The war made the need for joint force obvious, but that did not mean the amalgamation of the services under the Department of Defense in 1947 was not contentious. Personnel in all services saw the legislation — which also established the U.S. Air Force and the Central Intelligence Agency — as a lessening of influence.
Bradley had been the Army chief of staff when President Harry S. Truman tapped him to become the chairman of the Joint Chiefs of Staff. The chiefs consisted of the chairman, the Army chief of staff, the chief of naval operations and the Air Force chief of staff.
The Marine Corps commandant was an advisor. A Marine did not become a member of the Joint Chiefs of Staff until 1978.
The chiefs served as military advisors to the president, defense secretary and other members of the National Security Council.
Bradley was the logical choice for the new position.
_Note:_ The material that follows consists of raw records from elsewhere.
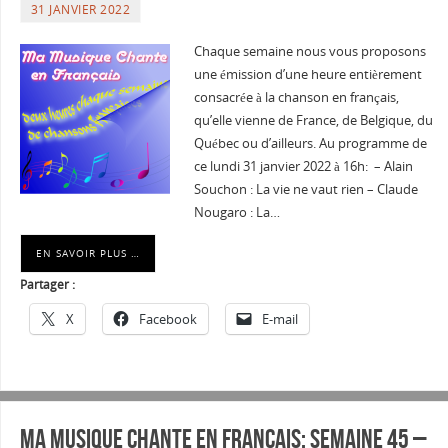
31 JANVIER 2022
Chaque semaine nous vous proposons
une émission d’une heure entièrement
consacrée à la chanson en français,
qu’elle vienne de France, de Belgique, du
Québec ou d’ailleurs. Au programme de
ce lundi 31 janvier 2022 à 16h: – Alain
Souchon : La vie ne vaut rien – Claude
Nougaro : La…
EN SAVOIR PLUS …
Partager :
X
Facebook
E-mail
Ma musique chante en Français: Semaine 45 –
He commanded the 12th Army Group in Europe during World War II. With a combat strength of 1.3 million soldiers in four field armies, it remains the largest U.S. Army formation in history.
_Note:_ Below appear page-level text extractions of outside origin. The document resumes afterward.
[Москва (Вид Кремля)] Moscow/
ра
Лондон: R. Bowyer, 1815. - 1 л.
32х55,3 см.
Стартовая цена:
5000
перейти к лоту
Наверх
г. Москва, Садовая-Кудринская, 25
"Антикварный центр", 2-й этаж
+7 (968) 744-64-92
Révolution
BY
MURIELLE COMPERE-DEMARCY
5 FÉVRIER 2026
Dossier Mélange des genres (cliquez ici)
Bradley was called "the G.I.'s General" for his concern for soldiers, and he commanded troops from the Tunisia campaign, through Normandy to the Battle of the Bulge to VE-Day on May 8, 1945. A graduate of the U.S. Military Academy at West Point, New York, he was a classmate of General of the Army Dwight D. Eisenhower and a protegee of General of the Army George C. Marshall.
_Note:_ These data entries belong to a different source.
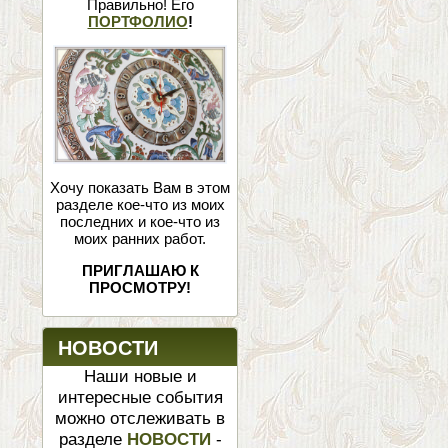
Правильно! Его
ПОРТФОЛИО
!
Хочу показать Вам в этом
разделе кое-что из моих
последних и кое-что из
моих ранних работ.
ПРИГЛАШАЮ К
ПРОСМОТРУ!
НОВОСТИ
Наши новые и
интересные события
можно отслеживать в
разделе
НОВОСТИ
-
Defense Secretary Louis Johnson swore in Bradley during a Pentagon ceremony Aug. 16, 1949.
"I believe that by having a chairman, we can greatly improve the efficiency of the Joint Chiefs of Staff in our strategic planning and other duties with which we are charged," Bradley said in a newly discovered film of the event. "I must admit that I take this position with somewhat mixed feelings, because in a way it takes me away from the men and women of the Army who have been so loyal and helpful to me in carrying out my duties, not only as chief of staff, but in the years gone by."
Bradley's term as chairman was contentious, with North Korea invading South Korea in 1950, the Soviet Union solidifying its hold on Eastern Europe, and China consolidating communist hegemony in the world's most populous nation.
Bradley put the pressures of the job in perspective in testimony before the Senate Foreign Relations Committee in 1951: "The Joint Chiefs of Staff, in view of their global responsibilities and their perspective with respect to the worldwide strategic situation, are in a better position than any single theater commander to assess the risk of general war," he said. "Moreover, the Joint Chiefs of Staff are best able to judge our own military resources with which to meet that risk."
Other aspects Bradley handled were helping to establish NATO's command structure, negotiating among the U.S. services on strategies and funds, and rebuilding the U.S. armed forces, which – in the afterglow of victory in 1945, had been cut to the bone.
Bradley was promoted to General of the Army on Sept. 22, 1950 — the only chairman to attain five-star rank.